Já Maria Manuel Mota não tenciona pedir a reavaliação do seu projeto relacionado com a doença que investiga há 20 anos, a malária. “O júri diz que a abordagem é inovadora, mas que não percebe o impacto na saúde humana”, revela a diretora do Instituto de Medicina Molecular, notando a “perplexidade” com que leu estes argumentos. “Em relação ao meu currículo, focaram-se em aspetos que não considero importantes, como ter supervisionado muitos doutoramentos”, refere. Maria Manuel Mota faz questão de dizer que, por ter tido contratos de cinco anos desde 2005, não se considera precária. Porém, “o meu contrato com a FCT terminou há um mês e eu deveria ter-me candidatado a esta posição [no âmbito do CEEC] um ano atrás. É aqui que reside a precariedade”, esclarece.

“Decapitou-se a ciência nacional no seu topo, capaz de angariar verbas privadas para a investigação”, lamenta um investigador

“Este concurso substituiu as bolsas pós-doc e o programa Investigador FCT da anterior legislatura”, diz Sandra Pereira, da Associação de Bolseiros de Investigação Científica (ABIC). E se é uma “tentativa de acabar com a precariedade dos investigadores”, não cria maior estabilidade. “O concurso de 2017 abriu em 2018 e todo o ano passado os investigadores estiveram na corda bamba”, sublinha a dirigente. Por outro lado, o atraso teve por consequência que “haja vários concursos lançados ao mesmo tempo”, ocasionando duplicações na atribuição de financiamento — nomeadamente naqueles que decorrem da aplicação da Norma Transitória do Decreto-Lei 57, que obriga as Universidades a abrir concurso para uma vaga por cada bolseiro que o seja há mais de três anos. “A tutela tem de garantir que, nos casos em que o candidato tenha de optar por um dos dois, não haverá desperdício e o financiamento passará para outro candidato”.

Um investigador da Universidade de Aveiro, que coordena uma equipa na área do ambiente, observa também a discrepância entre o número de investigadores em início de carreira e os profissionais de topo admitidos. Preferindo o anonimato, confessa sentir-se “vigarizado” pelo facto de 66 investigadores principais e apenas quatro coordenadores terem sido contemplados no CEEC, enquanto 430 juniores e auxiliares foram aceites. “Decapitou-se a ciência nacional no seu topo, aquele que dirige as equipas e que é capaz de angariar verbas privadas para a investigação”, lamenta, revelando que já contestou a sua exclusão do concurso.

Por sua parte, a historiadora Cláudia Ninhos, que ficou entre os 500 contratados, não esconde que a boa notícia tem o seu reverso: “Não foi criada uma carreira de investigação. Quando este contrato acabar, temos novamente de concorrer.

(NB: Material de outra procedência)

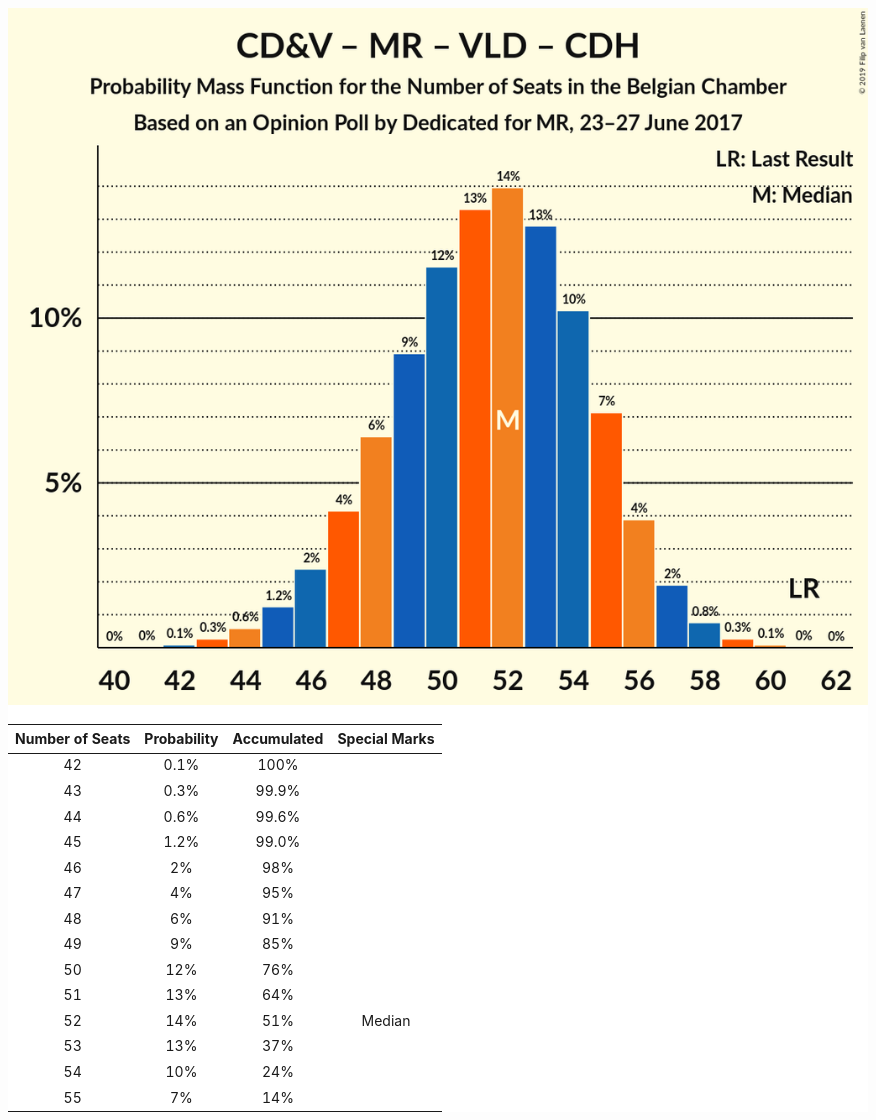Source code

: ![Graph with seats probability mass function not yet produced](2017-06-27-Dedicated-coalitions-seats-pmf-cdv–mr–vld–cdh.png "Seats Probability Mass Function")

| Number of Seats | Probability | Accumulated | Special Marks |
|:---------------:|:-----------:|:-----------:|:-------------:|
| 42 | 0.1% | 100% |  |
| 43 | 0.3% | 99.9% |  |
| 44 | 0.6% | 99.6% |  |
| 45 | 1.2% | 99.0% |  |
| 46 | 2% | 98% |  |
| 47 | 4% | 95% |  |
| 48 | 6% | 91% |  |
| 49 | 9% | 85% |  |
| 50 | 12% | 76% |  |
| 51 | 13% | 64% |  |
| 52 | 14% | 51% | Median |
| 53 | 13% | 37% |  |
| 54 | 10% | 24% |  |
| 55 | 7% | 14% |  |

E em seis anos as regras do jogo podem mudar.”

Confrontado com estas críticas, Paulo Ferrão explica que o CEEC aceitou 12% dos candidatos que concorreram em cada categoria, e que o número de lugares atribuídos em cada uma delas foi proporcional ao número de candidatos avaliados. “O rácio não difere do que é utilizado por outras entidades de referência, como o European Research Council”, afiança.

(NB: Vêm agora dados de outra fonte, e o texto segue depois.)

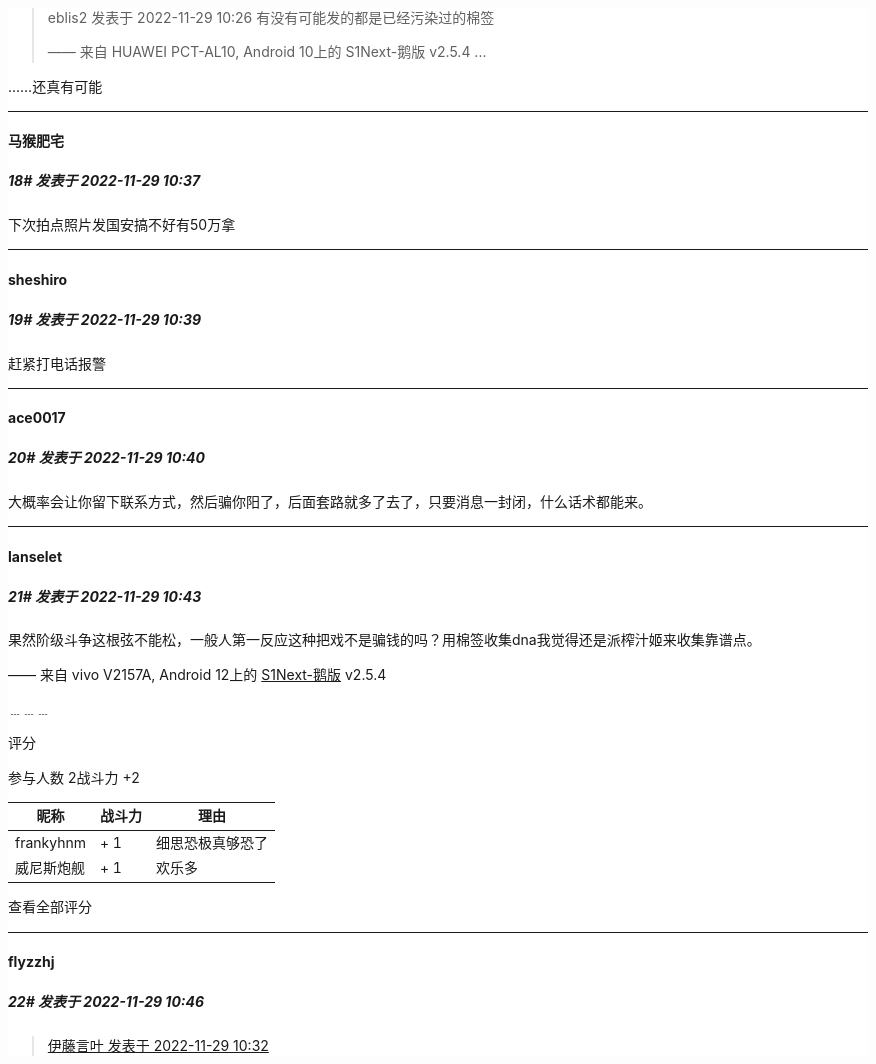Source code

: <blockquote>eblis2 发表于 2022-11-29 10:26
有没有可能发的都是已经污染过的棉签

—— 来自 HUAWEI PCT-AL10, Android 10上的 S1Next-鹅版 v2.5.4 ...</blockquote>
……还真有可能

*****

####  马猴肥宅  
##### 18#       发表于 2022-11-29 10:37

下次拍点照片发国安搞不好有50万拿

*****

####  sheshiro  
##### 19#       发表于 2022-11-29 10:39

赶紧打电话报警

*****

####  ace0017  
##### 20#       发表于 2022-11-29 10:40

大概率会让你留下联系方式，然后骗你阳了，后面套路就多了去了，只要消息一封闭，什么话术都能来。

*****

####  lanselet  
##### 21#       发表于 2022-11-29 10:43

果然阶级斗争这根弦不能松，一般人第一反应这种把戏不是骗钱的吗？用棉签收集dna我觉得还是派榨汁姬来收集靠谱点。

—— 来自 vivo V2157A, Android 12上的 [S1Next-鹅版](https://github.com/ykrank/S1-Next/releases) v2.5.4

﹍﹍﹍

评分

 参与人数 2战斗力 +2

|昵称|战斗力|理由|
|----|---|---|
| frankyhnm| + 1|细思恐极真够恐了|
| 威尼斯炮舰| + 1|欢乐多|

查看全部评分

*****

####  flyzzhj  
##### 22#       发表于 2022-11-29 10:46

<blockquote><a href="httphttps://bbs.saraba1st.com/2b/forum.php?mod=redirect&amp;goto=findpost&amp;pid=58673526&amp;ptid=2107408" target="_blank">伊藤言叶 发表于 2022-11-29 10:32</a>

“Muitos dos 3600 que ficaram de fora podem vir a ser aceites nos outros concursos que abriram ou estão por abrir”, e que vão gerar “um total de 5000 contratos apoiados pela FCT”. O responsável assegura ainda que “não vai haver duplicações” de financiamento: “Se durante a audiência prévia um candidato desistir, publicaremos sempre uma lista final com 500 contemplados. E se um candidato preferir o contrato do CEEC ao lugar obtido ao abrigo da Norma Transitória, a instituição em causa pode avaliar o projeto de outro candidato.”